Transcribed page contents:
______

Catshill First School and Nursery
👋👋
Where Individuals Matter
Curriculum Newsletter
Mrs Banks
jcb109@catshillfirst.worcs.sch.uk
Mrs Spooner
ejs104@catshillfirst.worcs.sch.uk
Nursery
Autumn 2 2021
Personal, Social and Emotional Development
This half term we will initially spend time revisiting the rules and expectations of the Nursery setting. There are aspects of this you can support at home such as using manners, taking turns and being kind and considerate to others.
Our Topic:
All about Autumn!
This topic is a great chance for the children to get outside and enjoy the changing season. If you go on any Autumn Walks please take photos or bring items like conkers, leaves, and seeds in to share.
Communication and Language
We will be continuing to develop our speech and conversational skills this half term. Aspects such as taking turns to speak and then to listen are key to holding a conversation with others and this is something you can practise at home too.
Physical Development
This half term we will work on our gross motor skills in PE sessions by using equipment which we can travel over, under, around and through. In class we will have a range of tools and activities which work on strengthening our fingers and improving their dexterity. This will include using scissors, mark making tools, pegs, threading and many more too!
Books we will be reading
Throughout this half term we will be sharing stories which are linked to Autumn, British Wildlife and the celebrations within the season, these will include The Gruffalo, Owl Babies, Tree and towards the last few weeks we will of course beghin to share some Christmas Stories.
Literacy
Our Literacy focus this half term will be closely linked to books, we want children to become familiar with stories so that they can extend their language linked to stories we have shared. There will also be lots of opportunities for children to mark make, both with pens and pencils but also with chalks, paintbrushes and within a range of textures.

______

Going back to the entries above, set down exactly the lines that begin at the one with "jcb109@catshillfirst.worcs.sch.uk" and end at the one with "Physical Development", both included, and nothing else.

jcb109@catshillfirst.worcs.sch.uk
Mrs Spooner
ejs104@catshillfirst.worcs.sch.uk
Nursery
Autumn 2 2021
Personal, Social and Emotional Development
This half term we will initially spend time revisiting the rules and expectations of the Nursery setting. There are aspects of this you can support at home such as using manners, taking turns and being kind and considerate to others.
Our Topic:
All about Autumn!
This topic is a great chance for the children to get outside and enjoy the changing season. If you go on any Autumn Walks please take photos or bring items like conkers, leaves, and seeds in to share.
Communication and Language
We will be continuing to develop our speech and conversational skills this half term. Aspects such as taking turns to speak and then to listen are key to holding a conversation with others and this is something you can practise at home too.
Physical Development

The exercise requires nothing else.